Dopo tre anni di aperture mozartiane, per i prossimi tre a inaugurare il Festival di Spoleto sarà un’opera lirica appositamente commissionata a un nuovo compositore: comincia quest’anno il 29 giugno Silvia Colasanti con “Minotauro”, tre cantanti-interpreti più un coro diretti da Jonathan Webb, in dieci quadri con regia e scene di Giorgio Ferrara, ispirati al racconto omonimo di Friedrich Durrenmatt, che indagano l’umanità e la solitudine del mostro chiuso nel suo labirinto, che sarà di specchi, davanti ai quali si guarda e si interroga. Novità anche per la chiusura il 15 luglio di questa 61/ma edizione del Festival, non più come da sempre con un concerto sinfonico, ma col vivace e colorito lavoro teatral-musicale di metà settecento ”The beggar’s opera” di John Gay, che ispirò Brecht per la sua ”Opera da tre soldi”, con regia di Robert Carsen e un numerosissimo cast coi musicisti de Les arts florissants, specializzati nella musica barocca.

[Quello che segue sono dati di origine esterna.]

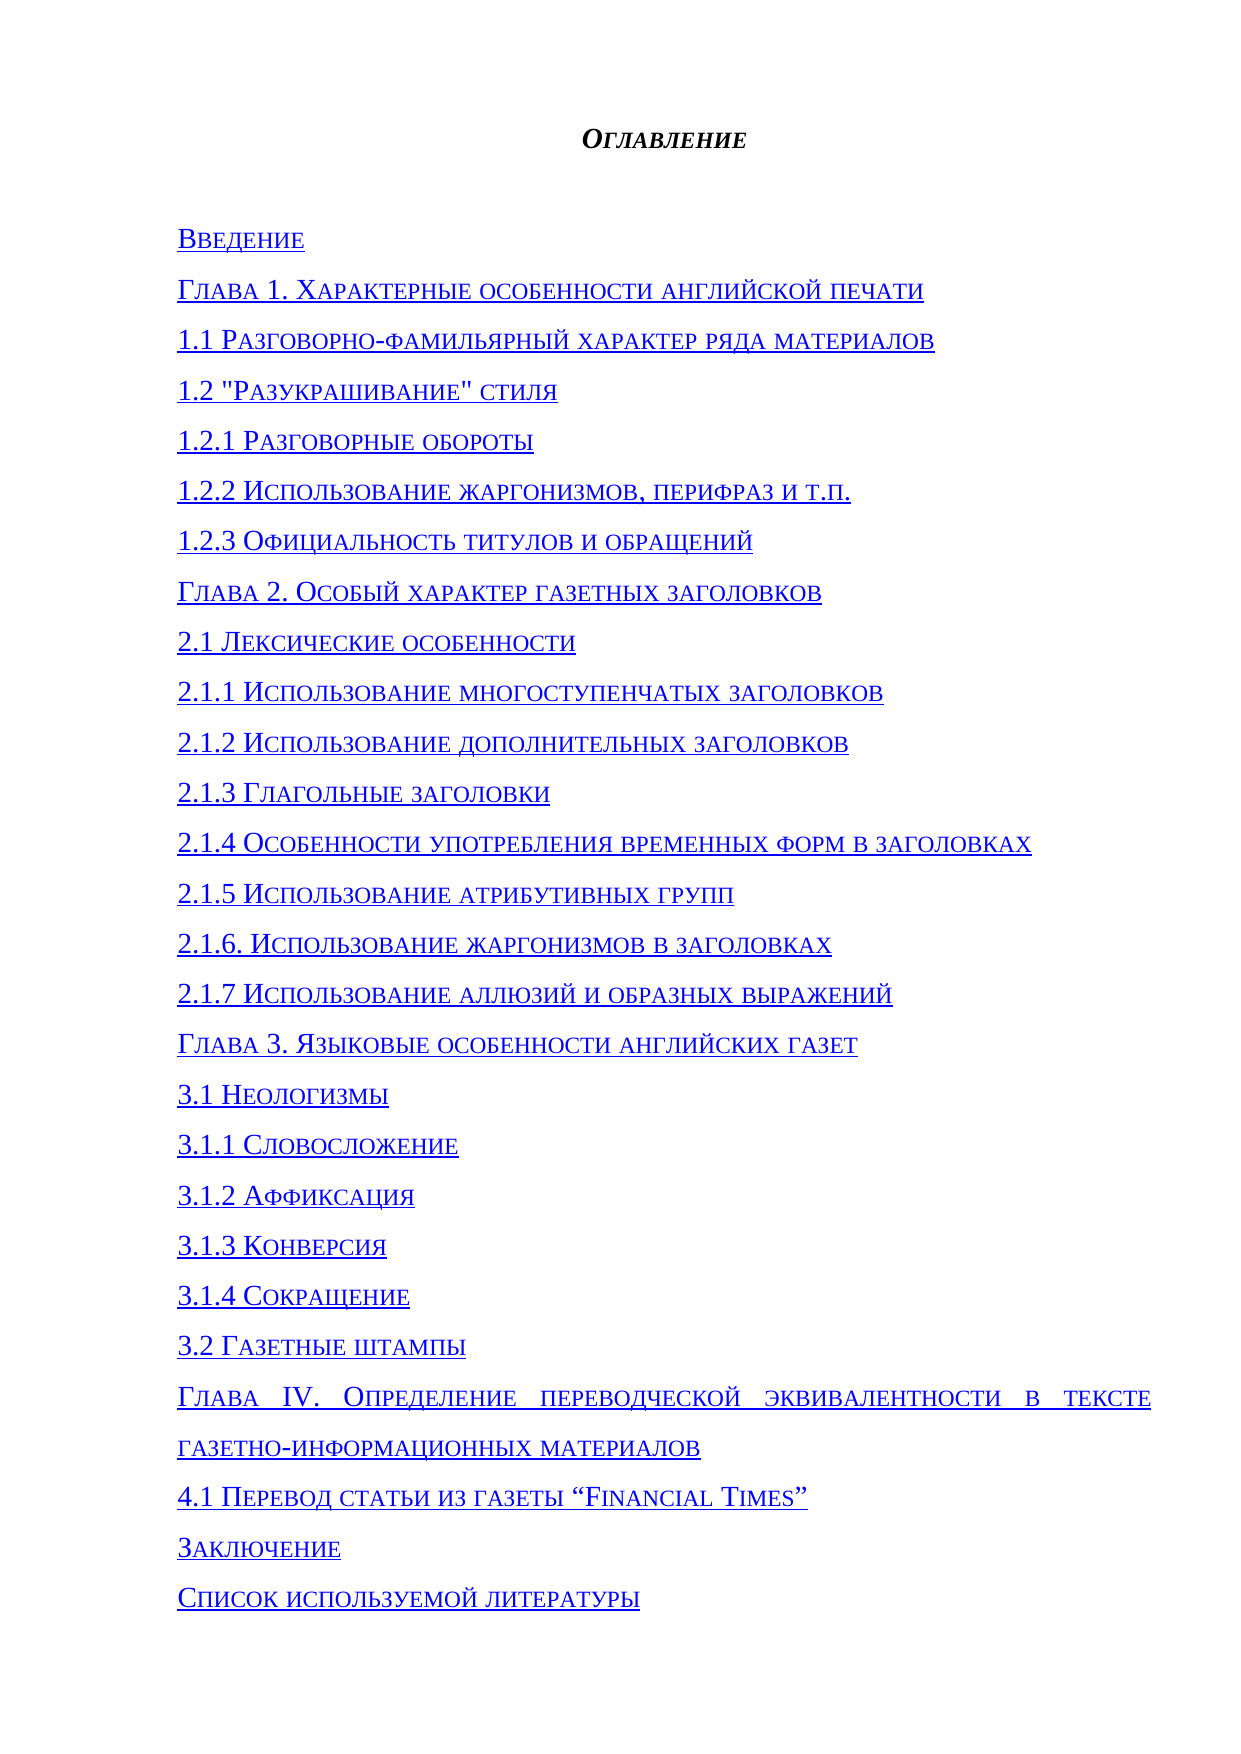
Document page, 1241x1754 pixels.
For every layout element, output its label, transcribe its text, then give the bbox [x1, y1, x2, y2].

text 3.1.3 Конверсия [177, 1228, 1152, 1261]
text 2.1.2 Использование дополнительных заголовков [177, 725, 1152, 758]
text 2.1.5 Использование атрибутивных групп [177, 876, 1152, 909]
text Глава 3. Языковые особенности английских газет [177, 1027, 1152, 1060]
text 3.1.1 Словосложение [177, 1127, 1152, 1161]
text 1.2.1 Разговорные обороты [177, 423, 1152, 456]
text 1.1 Разговорно-фамильярный характер ряда материалов [177, 322, 1152, 356]
text Оглавление [177, 121, 1152, 154]
text 2.1.3 Глагольные заголовки [177, 775, 1152, 809]
text 2.1 Лексические особенности [177, 624, 1152, 658]
text Глава 2. Особый характер газетных заголовков [177, 574, 1152, 607]
text Глава IV. Определение переводческой эквивалентности в тексте газетно-информационных материалов [177, 1379, 1152, 1463]
text Введение [177, 222, 1152, 255]
text 2.1.7 Использование аллюзий и образных выражений [177, 976, 1152, 1010]
text Заключение [177, 1530, 1152, 1563]
text Глава 1. Характерные особенности английской печати [177, 272, 1152, 306]
text 3.1.2 Аффиксация [177, 1178, 1152, 1211]
text 2.1.6. Использование жаргонизмов в заголовках [177, 926, 1152, 959]
text 4.1 Перевод статьи из газеты “Financial Times” [177, 1479, 1152, 1513]
text 3.2 Газетные штампы [177, 1328, 1152, 1362]
text 1.2 "Разукрашивание" стиля [177, 373, 1152, 406]
text 3.1.4 Сокращение [177, 1278, 1152, 1312]
text 2.1.4 Особенности употребления временных форм в заголовках [177, 825, 1152, 859]
text 1.2.2 Использование жаргонизмов, перифраз и т.п. [177, 473, 1152, 507]
text 2.1.1 Использование многоступенчатых заголовков [177, 674, 1152, 708]
text 3.1 Неологизмы [177, 1077, 1152, 1111]
text Список используемой литературы [177, 1580, 1152, 1614]
text 1.2.3 Официальность титулов и обращений [177, 523, 1152, 557]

Lo ha annunciato a Roma, nell’auditorium del museo Maxxi, il direttore artistico da 10 anni Giorgio Ferrara, che ha sottolineato i due cardini del suo operare: da una parte ”l’attenzione ai giovani per un auspicabile e necessario ricambio generazionale, spesso affidati alla guida di grandi maestri, in collaborazione con Accademie e Conservatori italiani”; dall’altra, il ”far vivere un’officina creativa per grandi e originali produzioni che, spesso, hanno girato a lungo anche all’estero, con un bel ritorno d’immagine, ma soprattutto economico”, sempre all’insegna del Festival come ”luogo di inclusione e d’incontro tra personalità e culture diverse”.

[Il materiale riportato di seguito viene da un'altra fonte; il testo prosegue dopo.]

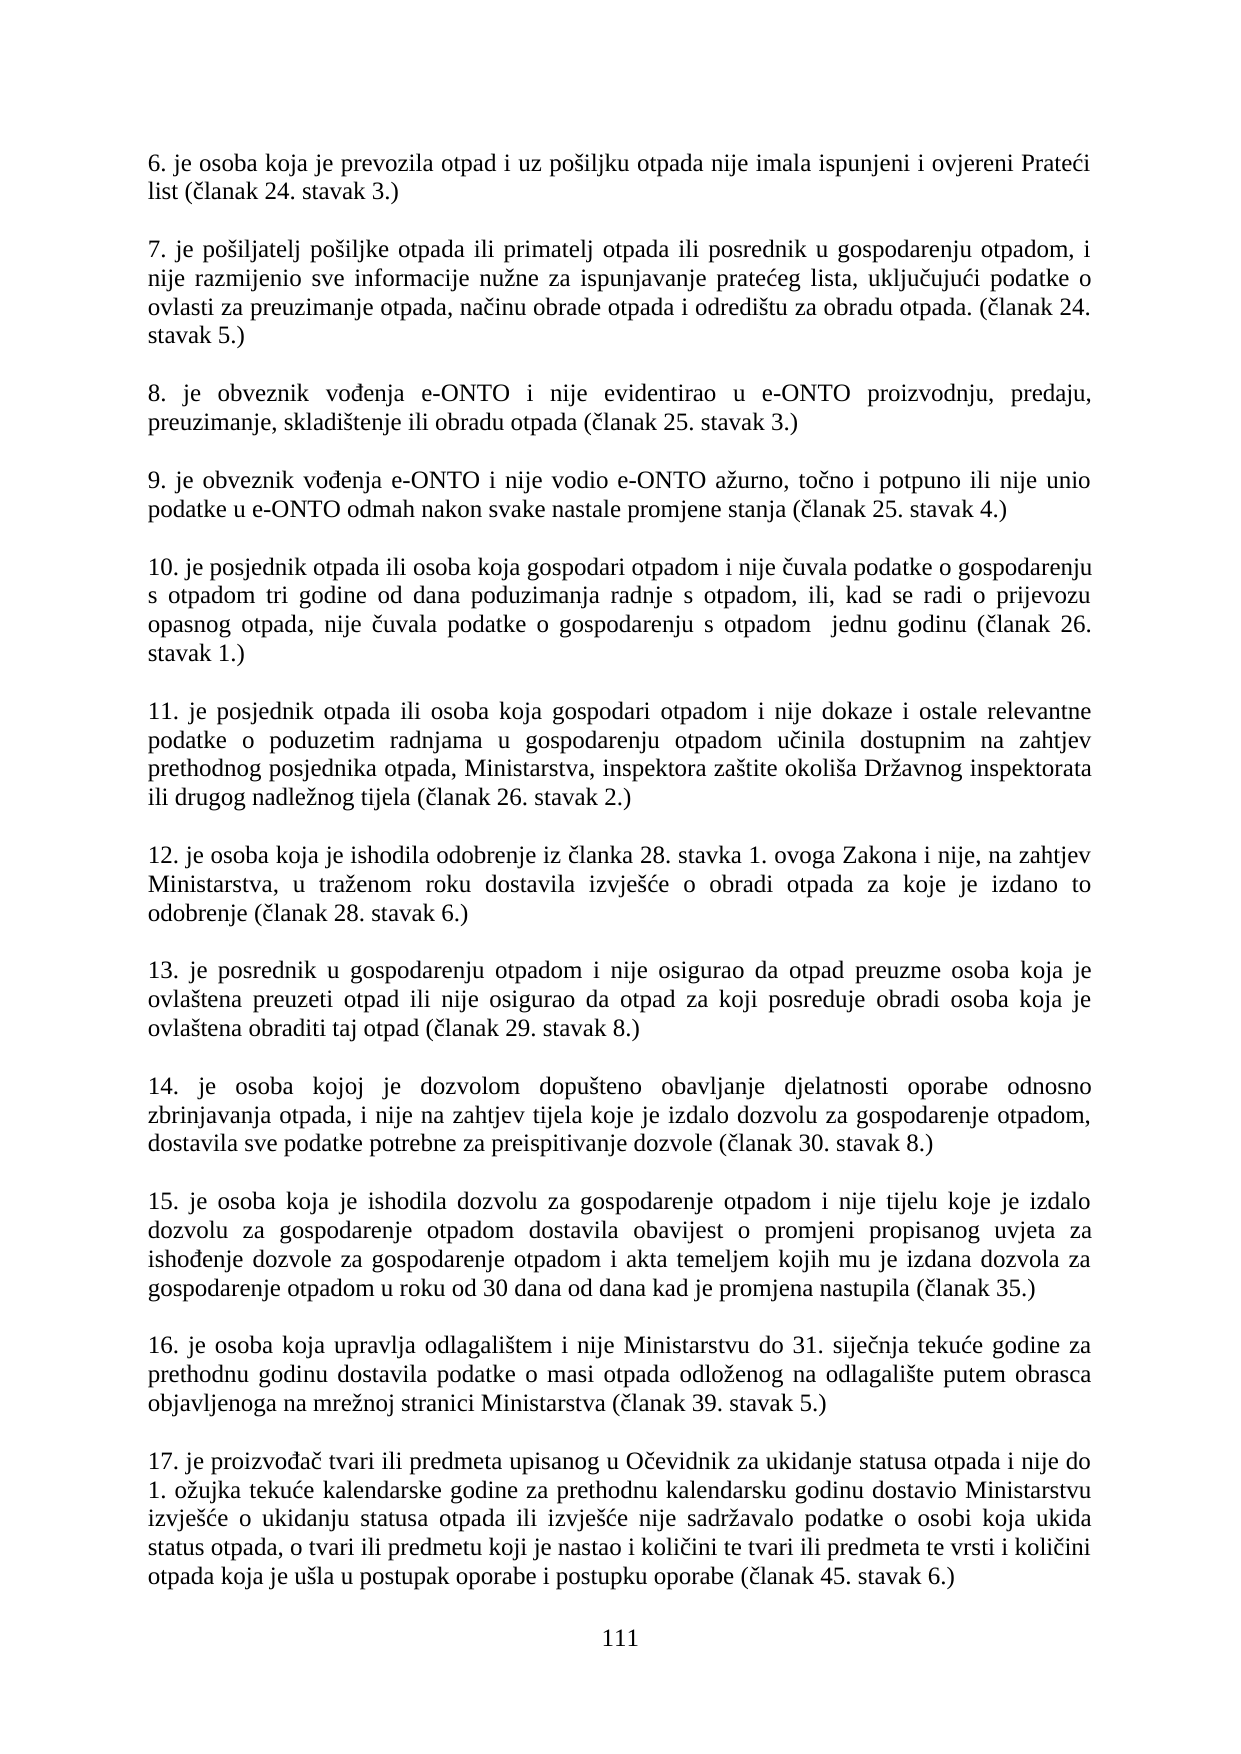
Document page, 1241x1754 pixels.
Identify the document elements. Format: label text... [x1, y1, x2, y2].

Tra gli appuntamenti più attesi quelli con la danza, aperti da un omaggio alla sua carriera dalla sua compagnia a Lucinda Childs; poi l’Hamburg Ballet di John Neumeier con ”Old Friends”; ”May ladies rock” con la compagnia di Jean-Claude Gallottà su una colonna sonora di signore storiche del rock; infine ”They” di Marianna Kavallieratos sul tema dell’identità sesuale nel mondo d’oggi, nato nel laboratori d’arte parigino di Robert Wilson, quest’anno non presente in prima persona. Il teatro vede invece il ritorno di Romeo Castellucci con ”Giudizio, possibilità, essere”, esercizi di ginnastica su ‘La morte di Empedocle’ di Holderlin da eseguire in una palestra, che sarà a San Giovanni di Baiano, dove per oltre dieci repliche saranno ammessi 60 spettatori a volta; per il resto si va da Alessandro Baricco alle prese per la prima volta personalmente col suo ”Novecento” già divenuto film e portato in scena negli anni da tanti attori; una realizzazione multimediale ”Decameron 2.0” da Boccaccio con drammaturgia di Theodora Delavault e realizzazione di Letizia Renzini per il Metastasio di Prato; ”Ramona” scritto e diretto da Rezo Gabriadze, teatrante e marionettista georgiano che racconta una tragica storia d’amore tra due locomotive; Franco Branciaroli in ”Lettere a Nour” di un padre che scrive alla figlia legata alla Jihad, di Rachide Benzine; poi novità di Lucia Calamaro, un Bergman con Pagliai e la Kustermann; Victoria Chaplin, oltre a un film di Marco Tullio Giordana sulla poesia di Carlo Porta e, dal vivo, la finale traduzione dal milanese di Adriana Asti.
Con Massimo Popolizio, assieme a Corrado Augias e lo storico Emilio Gentile ‘Mussolini: io mi difendo” sugli scritti e appunti del Duce in vista di un ipotetico processo davanti a un eventuale tribunale Alleato. Il programma 2018 prevede quindi gli appuntamenti tradizionali a cominciare dai Concerti di Mezzogiorno e quelli della Sera; la rassegna di lavori dalle Accademie drammatiche di tutta Europa a cura della Silvio D’Amico; le Prediche molto amate dal pubblico (tema questa volta: le Virtù cristiane); gli Incontri a cura e con Paolo Mieli; le varie mostre curate da Luca Marziali (compresa quella del fotografo Fabrizio Ferri, autore delll’immagine del manifesto); due installazioni a tema scientifico della Fondazione Carla Fendi; una rassegna su cinema e psicanalisi; i vari Premi assegnati durante il festival. Una tappa della tournee di Francesco de Gregori è la serata pop di questa edizione.